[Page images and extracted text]
......

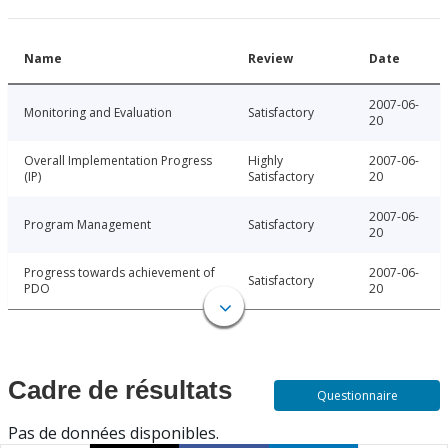
Name
Review
Date
2007-06-
Monitoring and Evaluation
Satisfactory
20
Overall Implementation Progress
Highly
2007-06-
(IP)
Satisfactory
20
2007-06-
Program Management
Satisfactory
20
Progress towards achievement of
2007-06-
Satisfactory
PDO
20
Cadre de résultats
Questionnaire
Pas de données disponibles.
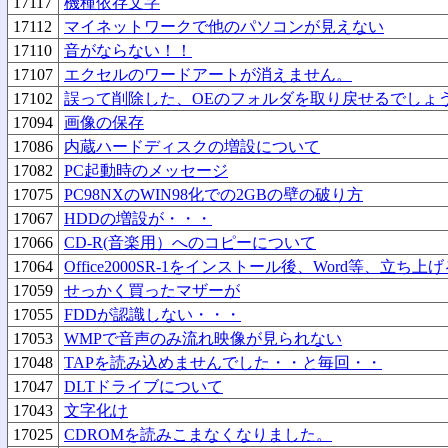
17117
機種依存文字
17112
マイネットワークで他のパソコンが見えない
17110
音がならない！！
17107
エクセルのワードアートが消えません。
17102
誤って削除した、OEのフォルダを取り戻せるでしょ
17094
画像の保存
17086
内蔵ハードディスクの増設について
17082
PC起動時のメッセージ
17075
PC98NXのWIN98化での2GBの壁の破り方
17067
HDDの増設が・・・
17066
CD-R(音楽用）へのコピーについて
17064
Office2000SR-1をインストール後、Word等、立
17059
せっかく買ったマザーが
17055
FDDが認識しない・・・
17053
WMPで音声のみ流れ映像が見られない
17048
TAPを読み込めませんでした・・と毎回・・
17047
DLTドライブについて
17043
文字化け
17025
CDROMを読みこまなくなりました。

......

→ **The task**: Copy the text of every row with each "Satisfactory" swapped for "Unsatisfactory" and everything else unchanged, leaving out the pictures.

→ **Worked solution**:
Name
Review
Date
2007-06-
Monitoring and Evaluation
Unsatisfactory
20
Overall Implementation Progress
Highly
2007-06-
(IP)
Unsatisfactory
20
2007-06-
Program Management
Unsatisfactory
20
Progress towards achievement of
2007-06-
Unsatisfactory
PDO
20
Cadre de résultats
Questionnaire
Pas de données disponibles.
17117
機種依存文字
17112
マイネットワークで他のパソコンが見えない
17110
音がならない！！
17107
エクセルのワードアートが消えません。
17102
誤って削除した、OEのフォルダを取り戻せるでしょ
17094
画像の保存
17086
内蔵ハードディスクの増設について
17082
PC起動時のメッセージ
17075
PC98NXのWIN98化での2GBの壁の破り方
17067
HDDの増設が・・・
17066
CD-R(音楽用）へのコピーについて
17064
Office2000SR-1をインストール後、Word等、立
17059
せっかく買ったマザーが
17055
FDDが認識しない・・・
17053
WMPで音声のみ流れ映像が見られない
17048
TAPを読み込めませんでした・・と毎回・・
17047
DLTドライブについて
17043
文字化け
17025
CDROMを読みこまなくなりました。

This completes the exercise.